Australians experience Kansas cold

Staff writer

Jane O’Neill of Hillsboro headed out the door of her home Tuesday, excited to take photos of icicles hanging from a shrub.

“You would never see this in Australia,” she said.

She and her partner, Clyve Herbert, are from Australia and have maintained a home in Hillsboro since 2010.

They live in Victoria, the southernmost state on the island continent. They do experience the four seasons but not the weather extremes seen in Kansas.

“We might have a half-inch to an inch of snow a couple of times a year,” Herbert said, “but it’s a wet snow, and it’s gone in a day.”

“You don’t have to shovel,” O’Neil added.

In an average year, the temperature drops into the 20s for lows. Occasionally, it gets as cold as 15 degrees.

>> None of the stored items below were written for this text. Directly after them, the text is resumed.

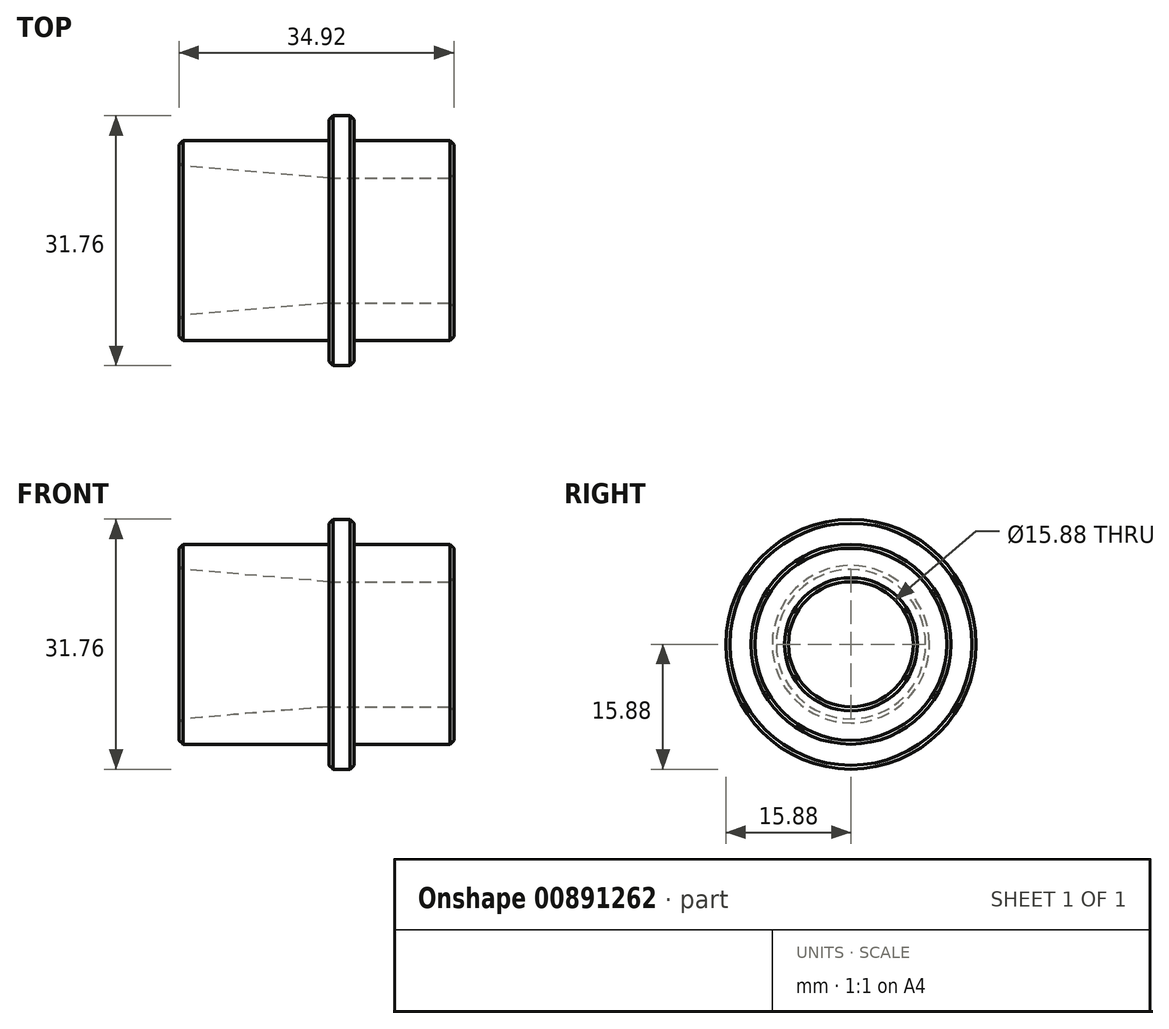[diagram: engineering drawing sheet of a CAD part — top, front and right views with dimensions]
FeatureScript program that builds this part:
annotation { "Feature Type Name" : "Feature", "Feature Type Description" : "" }
export const myFeature = defineFeature(function(context is Context, id is Id, definition is map)
    precondition{}
    {
        {
            var Q0;
            Q0=qCreatedBy(makeId("Front.planeOp"),FACE);
            var sketch = newSketch(context, id + "F0", { "sketchPlane" : qUnion([Q0])});
            skLineSegment(sketch, "E0", {"start": v(-41.56, 12.7) * mm, "end": v(-22.51, 12.7) * mm});
            skLineSegment(sketch, "E1", {"start": v(-22.51, 12.7) * mm, "end": v(-22.51, 15.88) * mm});
            skLineSegment(sketch, "E2", {"start": v(-22.51, 15.88) * mm, "end": v(-19.34, 15.88) * mm});
            skLineSegment(sketch, "E3", {"start": v(-19.34, 15.88) * mm, "end": v(-19.34, 12.7) * mm});
            skLineSegment(sketch, "E4", {"start": v(-19.34, 12.7) * mm, "end": v(-6.64, 12.7) * mm});
            skLineSegment(sketch, "E5", {"start": v(-6.64, 12.7) * mm, "end": v(-6.64, 7.94) * mm});
            skLineSegment(sketch, "E6", {"start": v(-6.64, 7.94) * mm, "end": v(-22.51, 7.94) * mm});
            skLineSegment(sketch, "E7", {"start": v(-22.51, 7.94) * mm, "end": v(-41.56, 9.52) * mm});
            skLineSegment(sketch, "E8", {"start": v(-41.56, 9.52) * mm, "end": v(-41.56, 12.7) * mm});
            skLineSegment(sketch, "E9", {"start": v(0, 0) * mm, "end": v(-45.48, 0) * mm});
            skSolve(sketch);
        }
        {
            var Q0;
            Q0=makeQuery(id+"F0.imprint","IMPRINT",FACE,{"disambiguationData":[TD([[makeQuery(id+"F0.imprint","IMPRINT",EDGE,{"derivedFrom":sQuery(id+"F0.wireOp",EDGE,"E0")}),-1.0]])]});
            var Q1;
            Q1=sQuery(id+"F0.wireOp",EDGE,"E9");
            revolve(context, id + "F1", {"surfaceOperationType" : NewSurfaceOperationType.NEW, "entities" : qUnion([Q0]), "axis" : qUnion([Q1]), "revolveType" : RevolveType.FULL});
        }
        {
            var Q0;
            Q0=makeQuery(id+"F1.opRevolve","SWEPT_EDGE",EDGE,{"disambiguationData":[OSD([sQuery(id+"F0.wireOp",EDGE,"E1"),sQuery(id+"F0.wireOp",EDGE,"E2")])]});
            var Q1;
            Q1=makeQuery(id+"F1.opRevolve","SWEPT_EDGE",EDGE,{"disambiguationData":[OSD([sQuery(id+"F0.wireOp",EDGE,"E2"),sQuery(id+"F0.wireOp",EDGE,"E3")])]});
            var Q2;
            Q2=makeQuery(id+"F1.opRevolve","SWEPT_EDGE",EDGE,{"disambiguationData":[OSD([sQuery(id+"F0.wireOp",EDGE,"E0"),sQuery(id+"F0.wireOp",EDGE,"E8")])]});
            var Q3;
            Q3=makeQuery(id+"F1.opRevolve","SWEPT_EDGE",EDGE,{"disambiguationData":[OSD([sQuery(id+"F0.wireOp",EDGE,"E4"),sQuery(id+"F0.wireOp",EDGE,"E5")])]});
            var Q4;
            Q4=makeQuery(id+"F1.opRevolve","SWEPT_EDGE",EDGE,{"disambiguationData":[OSD([sQuery(id+"F0.wireOp",EDGE,"E7"),sQuery(id+"F0.wireOp",EDGE,"E8")])]});
            var Q5;
            Q5=makeQuery(id+"F1.opRevolve","SWEPT_EDGE",EDGE,{"disambiguationData":[OSD([sQuery(id+"F0.wireOp",EDGE,"E5"),sQuery(id+"F0.wireOp",EDGE,"E6")])]});
            chamfer(context, id + "F2", {"entities" : qUnion([Q0, Q1, Q2, Q3, Q4, Q5]), "width" : 0.5 * mm, "tangentPropagation" : true});
        }
    });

The couple usually spends February through June in the U.S. They decided to come to Kansas last September to photograph and experience fall and the Christmas holiday in Kansas. They haven’t been disappointed.

“We’ve always wanted to see a white Christmas,” O’Neill said. “We’ve never had a white Christmas before.”

They also are experiencing one of the coldest weather outbreaks in Kansas in a while. They’ve photographed a blizzard blowing over the land, snowdrifts piled against fences, and ice on Marion Reservoir. They’ve learned about minus-20 wind chills and how quickly skin exposed to extreme cold can experience frostbite.

The Australians are surprised at the abundance of wildlife in the area. Herbert said he once spotted a coyote walking down an alley in Hillsboro. He recently took photos of a bald eagle in the area.

Squirrels, Canada geese, and birds also are objects for the couple’s cameras. A squirrel visits the bird feeder outside their dining room window every day, eating seed while hanging from an overhead branch.

Herbert is a retired railroad engineer, so he enjoys taking photos of trains and railroad tracks in the area. He also is attracted to old barns and old-style homes.

The couple uses their home in Hillsboro as a base for their travels around the country to capture storms and landscapes on camera. They take the photos back to Australia, where they give talks and present videos of scenes from the U.S.

When they aren’t on the road, they work at restoring their home at 315 Washington St. to its original state. It’s a work in progress.